Il ricorrente si è opposto all'intimazione di pagamento n. 068 2024 90189652 14 notificatagli in data
2/7/2024 derivante da un avviso di addebito per contribuzione previdenziale.
Il ricorrente eccepisce la prescrizione dei crediti e, nel merito, il loro pagamento tramite la compensazione nel quadro RR con un asserito credito contributivo dell'anno precedente di euro 8.894.
Costituendosi in giudizio Inps ha allegato la regolare notifica dell'avviso di addebito impugnato avvenuta in data 20/10/2021 (Doc. 1) alla PEC della srl CM Produzione - INFO@PEC.CMPRODUZIONE.IT - di cui il ricorrente è socio unico e amministratore unico (Doc. 2 memoria ) ed in relazione alla quale è iscritto nella relativa gestione autonomi (Docc. 3 e 4 memoria).
L'iscrizione in tale gestione viene infatti effettuata in relazione all'impresa commerciale od artigiana nell'ambito della quale l'attività assicurata viene svolta.
La mancata opposizione nei termini di cui all'art. 24 d.lgs. 46/99 ha comportato la consolidazione del ruolo esattoriale, con conseguente intangibilità della pretesa creditoria.
L'eccezione di prescrizione non è fondata: in data 17/04/2018 veniva notificata la comunicazione di debito
(Doc.5).
In ogni caso la tesi difensiva di parte ricorrente non è condivisibile. Il sig. ZO ha sostenuto di aver già adempiuto al pagamento delle somme pretese poichè nella dichiarazione dei redditi(quadro RR per lavoratori autonomi) dell'anno 2013, concernente l'anno solare 2012 (annata a cui fa riferimento l'intimazione di pagamento opposta nel presente giudizio) , è stato dichiarato l'avvenuto pagamento della somma di euro 9,979,00 mediante le seguenti modalità: euro 1.085,00 in sei rate da euro 180,83 mentre i restanti 8.894,00 euro sarebbero pagati mediante la compensazione di un credito dell'anno precedente. La produzione della dichiarazione dei redditi non prova il fatto che la compensazione sia stata accettata e che quindi abbia estinto il debito.
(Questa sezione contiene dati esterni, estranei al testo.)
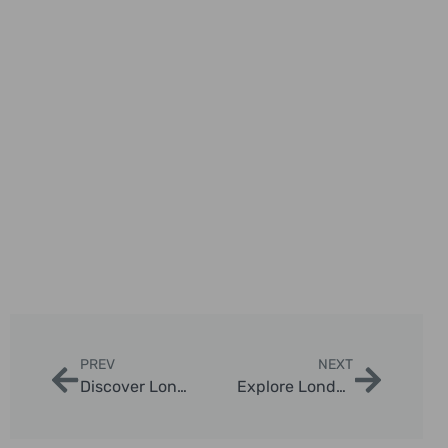
PREV
NEXT
Discover London Must See Attractions with London Sightseeing Taxi Tours
Explore London In A Day Tours with London Sightseeing Taxi Tours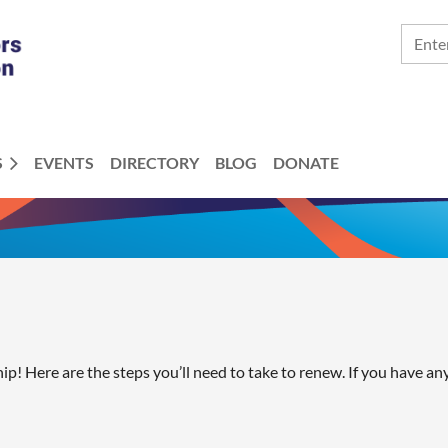
S
EVENTS
DIRECTORY
BLOG
DONATE
! Here are the steps you’ll need to take to renew. If you have an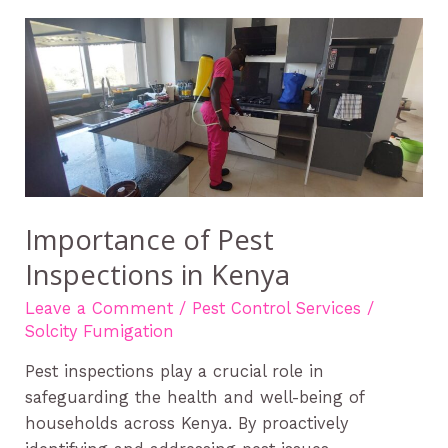
Importance
of
Pest
Inspections
in
Kenya
Importance of Pest
Inspections in Kenya
Leave a Comment
/
Pest Control Services
/
Solcity Fumigation
Pest inspections play a crucial role in
safeguarding the health and well-being of
households across Kenya. By proactively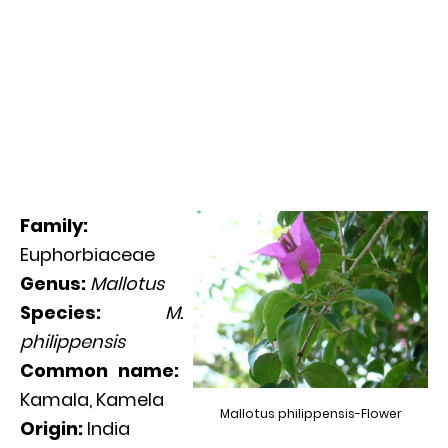
Family:
Euphorbiaceae
Genus:
Mallotus
Species:
M.
philippensis
Common name:
Kamala, Kamela
Mallotus philippensis-Flower
Origin:
India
L'esito della controversia impone la condanna della parte ricorrente al pagamento delle spese di lite nei confronti della parte resistente.
P.Q.M.
revoca la sospensione dell'esecuzione disposta inaudita altera pare con decreto del 12.8.2024,
rigetta il ricorso.
Condanna la parte ricorrente al pagamento in favore della resistente delle spese di lite che si liquidano in €
1.000 per compensi, oltre accessori di legge.